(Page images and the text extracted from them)
-- Opening Marker --
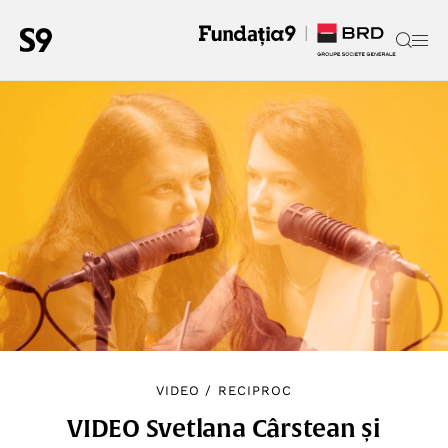
VIDEO
/
RECIPROC
VIDEO Svetlana Cârstean și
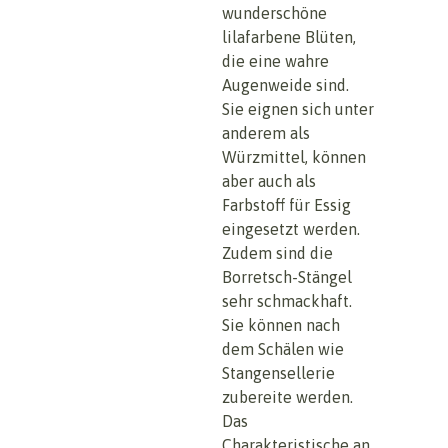
wunderschöne
lilafarbene Blüten,
die eine wahre
Augenweide sind.
Sie eignen sich unter
anderem als
Würzmittel, können
aber auch als
Farbstoff für Essig
eingesetzt werden.
Zudem sind die
Borretsch-Stängel
sehr schmackhaft.
Sie können nach
dem Schälen wie
Stangensellerie
zubereite werden.
Das
Charakteristische an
-- Closing Marker --
**WHAT YOU NEED TO DO**
Recast the text lines from all the entries above as a Markdown table with the columns "Row" and "Line," numbering each row and omitting blank lines. Leave the pictures out of the answer.

**ANSWER**
| Row | Line |
|---|---|
| 1 | VIDEO |
| 2 | / |
| 3 | RECIPROC |
| 4 | VIDEO Svetlana Cârstean și |
| 5 | wunderschöne |
| 6 | lilafarbene Blüten, |
| 7 | die eine wahre |
| 8 | Augenweide sind. |
| 9 | Sie eignen sich unter |
| 10 | anderem als |
| 11 | Würzmittel, können |
| 12 | aber auch als |
| 13 | Farbstoff für Essig |
| 14 | eingesetzt werden. |
| 15 | Zudem sind die |
| 16 | Borretsch-Stängel |
| 17 | sehr schmackhaft. |
| 18 | Sie können nach |
| 19 | dem Schälen wie |
| 20 | Stangensellerie |
| 21 | zubereite werden. |
| 22 | Das |
| 23 | Charakteristische an |